======== Article
Ainsi, s'il s'accompagne de la très efficace Emi Lenox pour raconter la vie des cinq héros qui formeront malgré eux un groupe plus ou moins soudé tout au long de la série, Lemire passe lui-même derrière la planche à dessin pour des back-ups où il va jouer, non sans premier degré, avec les codes des héros du Silver Age, forcément décalés avec la proximité des aventures de nos adolescents. Et plutôt que de se contenter d'imiter un genre dépassé, il va se servir de ces quelques pages mensuelles pour traiter le dilemme de la double-vie des super-héros parents, qui doivent aussi bien assumer la dernière tournée de linge de leurs progénitures que la sécurité de leur mégalopole préférée. Pas follement original mais tout à fait efficace, particulièrement en écho aux vies menées par notre groupe de jeunes téméraires en parallèle.
================
======== Données fournies
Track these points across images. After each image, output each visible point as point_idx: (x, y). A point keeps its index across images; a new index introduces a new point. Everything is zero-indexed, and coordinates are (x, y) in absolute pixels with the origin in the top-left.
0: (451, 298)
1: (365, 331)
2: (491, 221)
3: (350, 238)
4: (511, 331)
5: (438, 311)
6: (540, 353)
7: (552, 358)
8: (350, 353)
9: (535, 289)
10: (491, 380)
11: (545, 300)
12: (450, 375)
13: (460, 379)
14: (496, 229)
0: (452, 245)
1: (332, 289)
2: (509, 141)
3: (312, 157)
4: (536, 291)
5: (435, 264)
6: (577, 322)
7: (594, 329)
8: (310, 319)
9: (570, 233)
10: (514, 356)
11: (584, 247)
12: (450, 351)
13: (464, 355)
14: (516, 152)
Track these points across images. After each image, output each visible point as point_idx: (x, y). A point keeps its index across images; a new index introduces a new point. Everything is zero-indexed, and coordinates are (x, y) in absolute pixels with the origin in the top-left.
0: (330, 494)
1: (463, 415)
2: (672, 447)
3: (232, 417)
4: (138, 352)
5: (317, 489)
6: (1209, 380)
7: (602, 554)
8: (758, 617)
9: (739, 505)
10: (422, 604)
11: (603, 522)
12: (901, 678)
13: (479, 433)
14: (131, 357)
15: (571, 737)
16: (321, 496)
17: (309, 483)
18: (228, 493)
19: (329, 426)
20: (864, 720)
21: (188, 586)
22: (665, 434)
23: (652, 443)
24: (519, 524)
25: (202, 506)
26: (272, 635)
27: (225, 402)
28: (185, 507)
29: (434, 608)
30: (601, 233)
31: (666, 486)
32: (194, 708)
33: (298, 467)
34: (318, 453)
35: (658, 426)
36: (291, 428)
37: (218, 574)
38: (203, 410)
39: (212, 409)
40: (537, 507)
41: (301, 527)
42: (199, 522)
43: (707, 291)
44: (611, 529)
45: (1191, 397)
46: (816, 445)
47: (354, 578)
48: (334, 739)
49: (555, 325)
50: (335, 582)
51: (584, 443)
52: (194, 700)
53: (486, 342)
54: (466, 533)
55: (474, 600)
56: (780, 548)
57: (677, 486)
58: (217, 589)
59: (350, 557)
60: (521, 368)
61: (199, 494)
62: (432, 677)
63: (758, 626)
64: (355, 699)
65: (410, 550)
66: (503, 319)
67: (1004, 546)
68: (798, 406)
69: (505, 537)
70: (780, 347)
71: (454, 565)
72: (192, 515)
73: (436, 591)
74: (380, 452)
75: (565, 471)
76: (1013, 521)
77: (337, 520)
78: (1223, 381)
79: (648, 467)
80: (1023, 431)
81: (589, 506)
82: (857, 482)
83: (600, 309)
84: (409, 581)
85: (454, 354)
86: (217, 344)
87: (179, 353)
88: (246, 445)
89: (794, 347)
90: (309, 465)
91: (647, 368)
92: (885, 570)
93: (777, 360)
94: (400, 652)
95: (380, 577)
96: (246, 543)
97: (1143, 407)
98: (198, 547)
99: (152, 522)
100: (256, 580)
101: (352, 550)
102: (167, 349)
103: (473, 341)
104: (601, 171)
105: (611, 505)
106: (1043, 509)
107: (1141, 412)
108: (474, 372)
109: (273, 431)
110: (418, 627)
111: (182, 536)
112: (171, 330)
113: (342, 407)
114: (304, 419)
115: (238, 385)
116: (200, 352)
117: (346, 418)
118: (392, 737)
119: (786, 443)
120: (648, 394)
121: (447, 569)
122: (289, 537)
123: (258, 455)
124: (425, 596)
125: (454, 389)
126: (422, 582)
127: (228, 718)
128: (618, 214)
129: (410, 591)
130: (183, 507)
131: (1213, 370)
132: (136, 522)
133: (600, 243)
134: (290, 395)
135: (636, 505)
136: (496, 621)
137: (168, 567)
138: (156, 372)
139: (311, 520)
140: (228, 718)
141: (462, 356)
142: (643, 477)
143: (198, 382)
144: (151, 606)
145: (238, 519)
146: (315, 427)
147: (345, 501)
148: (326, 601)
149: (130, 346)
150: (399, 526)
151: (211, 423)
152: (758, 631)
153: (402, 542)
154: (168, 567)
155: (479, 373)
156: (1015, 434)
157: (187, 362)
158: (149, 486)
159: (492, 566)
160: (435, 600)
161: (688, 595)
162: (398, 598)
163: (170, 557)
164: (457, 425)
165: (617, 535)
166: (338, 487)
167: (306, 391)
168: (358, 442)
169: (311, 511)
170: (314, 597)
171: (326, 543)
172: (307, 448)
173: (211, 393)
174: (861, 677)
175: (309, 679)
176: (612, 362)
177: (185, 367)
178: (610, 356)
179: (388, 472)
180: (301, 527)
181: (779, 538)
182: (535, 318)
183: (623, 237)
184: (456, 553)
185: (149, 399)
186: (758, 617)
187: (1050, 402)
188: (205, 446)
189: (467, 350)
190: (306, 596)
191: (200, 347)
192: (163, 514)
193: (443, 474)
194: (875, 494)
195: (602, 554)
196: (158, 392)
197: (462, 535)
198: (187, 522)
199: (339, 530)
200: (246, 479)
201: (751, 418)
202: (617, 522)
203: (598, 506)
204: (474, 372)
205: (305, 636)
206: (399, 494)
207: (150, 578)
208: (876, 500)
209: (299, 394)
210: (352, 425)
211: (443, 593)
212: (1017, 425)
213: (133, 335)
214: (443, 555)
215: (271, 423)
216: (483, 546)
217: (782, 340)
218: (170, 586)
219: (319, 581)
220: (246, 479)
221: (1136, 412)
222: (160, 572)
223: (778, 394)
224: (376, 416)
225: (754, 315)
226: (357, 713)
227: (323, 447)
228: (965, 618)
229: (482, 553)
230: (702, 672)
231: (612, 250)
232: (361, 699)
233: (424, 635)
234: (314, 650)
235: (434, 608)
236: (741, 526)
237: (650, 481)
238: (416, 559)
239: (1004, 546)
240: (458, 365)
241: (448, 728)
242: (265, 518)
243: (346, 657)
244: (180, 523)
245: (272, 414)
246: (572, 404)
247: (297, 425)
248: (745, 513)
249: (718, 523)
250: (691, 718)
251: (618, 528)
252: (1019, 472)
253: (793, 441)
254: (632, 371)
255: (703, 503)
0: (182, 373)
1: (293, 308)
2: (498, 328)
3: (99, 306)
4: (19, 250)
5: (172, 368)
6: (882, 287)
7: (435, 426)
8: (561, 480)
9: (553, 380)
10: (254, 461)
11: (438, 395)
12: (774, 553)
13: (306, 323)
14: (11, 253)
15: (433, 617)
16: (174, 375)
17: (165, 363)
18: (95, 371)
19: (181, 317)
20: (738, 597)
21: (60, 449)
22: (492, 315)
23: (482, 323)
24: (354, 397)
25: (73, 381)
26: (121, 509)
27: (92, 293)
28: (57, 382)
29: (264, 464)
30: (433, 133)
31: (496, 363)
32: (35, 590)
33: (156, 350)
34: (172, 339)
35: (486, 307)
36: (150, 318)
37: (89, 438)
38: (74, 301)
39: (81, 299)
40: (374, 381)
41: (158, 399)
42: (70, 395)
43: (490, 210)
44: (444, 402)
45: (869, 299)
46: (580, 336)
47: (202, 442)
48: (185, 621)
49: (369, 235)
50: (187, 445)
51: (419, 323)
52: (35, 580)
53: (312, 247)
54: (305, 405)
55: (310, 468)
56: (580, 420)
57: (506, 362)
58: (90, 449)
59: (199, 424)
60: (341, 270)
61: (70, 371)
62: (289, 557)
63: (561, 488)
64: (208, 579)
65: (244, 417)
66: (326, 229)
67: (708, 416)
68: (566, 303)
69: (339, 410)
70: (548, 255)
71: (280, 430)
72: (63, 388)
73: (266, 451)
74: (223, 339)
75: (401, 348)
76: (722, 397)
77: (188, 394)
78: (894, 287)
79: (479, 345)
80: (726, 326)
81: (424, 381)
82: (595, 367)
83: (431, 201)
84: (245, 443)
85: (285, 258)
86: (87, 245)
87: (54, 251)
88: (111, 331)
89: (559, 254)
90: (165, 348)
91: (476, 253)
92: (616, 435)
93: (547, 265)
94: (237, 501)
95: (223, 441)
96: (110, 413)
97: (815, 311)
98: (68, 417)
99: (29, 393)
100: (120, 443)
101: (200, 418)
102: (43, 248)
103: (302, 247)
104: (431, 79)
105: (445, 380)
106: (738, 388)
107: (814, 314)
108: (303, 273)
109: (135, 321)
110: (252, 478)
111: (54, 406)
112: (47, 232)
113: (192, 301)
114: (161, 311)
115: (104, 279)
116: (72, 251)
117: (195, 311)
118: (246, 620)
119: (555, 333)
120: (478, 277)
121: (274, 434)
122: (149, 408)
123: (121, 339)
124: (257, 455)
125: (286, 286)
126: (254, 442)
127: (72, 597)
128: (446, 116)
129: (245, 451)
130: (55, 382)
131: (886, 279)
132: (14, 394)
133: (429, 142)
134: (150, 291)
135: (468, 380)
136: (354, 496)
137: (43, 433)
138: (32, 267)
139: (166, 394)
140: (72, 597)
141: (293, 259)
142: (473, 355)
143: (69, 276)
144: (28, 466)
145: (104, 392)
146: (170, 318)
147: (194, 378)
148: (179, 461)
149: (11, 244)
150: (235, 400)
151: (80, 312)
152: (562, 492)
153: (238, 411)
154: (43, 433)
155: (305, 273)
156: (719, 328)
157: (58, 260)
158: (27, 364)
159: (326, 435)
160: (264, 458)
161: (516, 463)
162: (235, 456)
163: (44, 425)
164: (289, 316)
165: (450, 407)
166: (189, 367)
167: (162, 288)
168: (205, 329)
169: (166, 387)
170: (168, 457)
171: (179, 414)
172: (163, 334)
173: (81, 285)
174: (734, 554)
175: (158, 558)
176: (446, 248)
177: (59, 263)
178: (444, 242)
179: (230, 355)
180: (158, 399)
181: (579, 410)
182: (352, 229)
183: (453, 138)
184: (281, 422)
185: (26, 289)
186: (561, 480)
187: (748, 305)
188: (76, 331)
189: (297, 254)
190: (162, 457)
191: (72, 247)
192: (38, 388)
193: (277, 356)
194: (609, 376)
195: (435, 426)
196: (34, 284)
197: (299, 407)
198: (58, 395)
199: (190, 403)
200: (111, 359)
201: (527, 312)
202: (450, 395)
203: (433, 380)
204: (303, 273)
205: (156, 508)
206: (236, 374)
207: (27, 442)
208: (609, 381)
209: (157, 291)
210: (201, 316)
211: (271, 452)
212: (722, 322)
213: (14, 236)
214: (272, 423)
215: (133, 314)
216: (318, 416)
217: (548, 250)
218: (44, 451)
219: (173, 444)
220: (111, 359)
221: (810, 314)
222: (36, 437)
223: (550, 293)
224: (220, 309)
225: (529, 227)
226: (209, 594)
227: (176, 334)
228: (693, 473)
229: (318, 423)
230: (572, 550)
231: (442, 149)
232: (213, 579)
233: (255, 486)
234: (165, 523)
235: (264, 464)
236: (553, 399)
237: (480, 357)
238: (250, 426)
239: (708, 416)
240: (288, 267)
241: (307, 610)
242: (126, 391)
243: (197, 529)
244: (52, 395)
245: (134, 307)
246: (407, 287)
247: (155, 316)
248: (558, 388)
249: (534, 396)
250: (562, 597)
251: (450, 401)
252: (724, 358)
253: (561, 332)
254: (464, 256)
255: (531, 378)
================
Consigne: Transcrivez à l'identique tout le passage de l'article, depuis « Ainsi, s'il s'accompagne » jusqu'à « téméraires en parallèle. » inclus.

Résultat attendu:
Ainsi, s'il s'accompagne de la très efficace Emi Lenox pour raconter la vie des cinq héros qui formeront malgré eux un groupe plus ou moins soudé tout au long de la série, Lemire passe lui-même derrière la planche à dessin pour des back-ups où il va jouer, non sans premier degré, avec les codes des héros du Silver Age, forcément décalés avec la proximité des aventures de nos adolescents. Et plutôt que de se contenter d'imiter un genre dépassé, il va se servir de ces quelques pages mensuelles pour traiter le dilemme de la double-vie des super-héros parents, qui doivent aussi bien assumer la dernière tournée de linge de leurs progénitures que la sécurité de leur mégalopole préférée. Pas follement original mais tout à fait efficace, particulièrement en écho aux vies menées par notre groupe de jeunes téméraires en parallèle.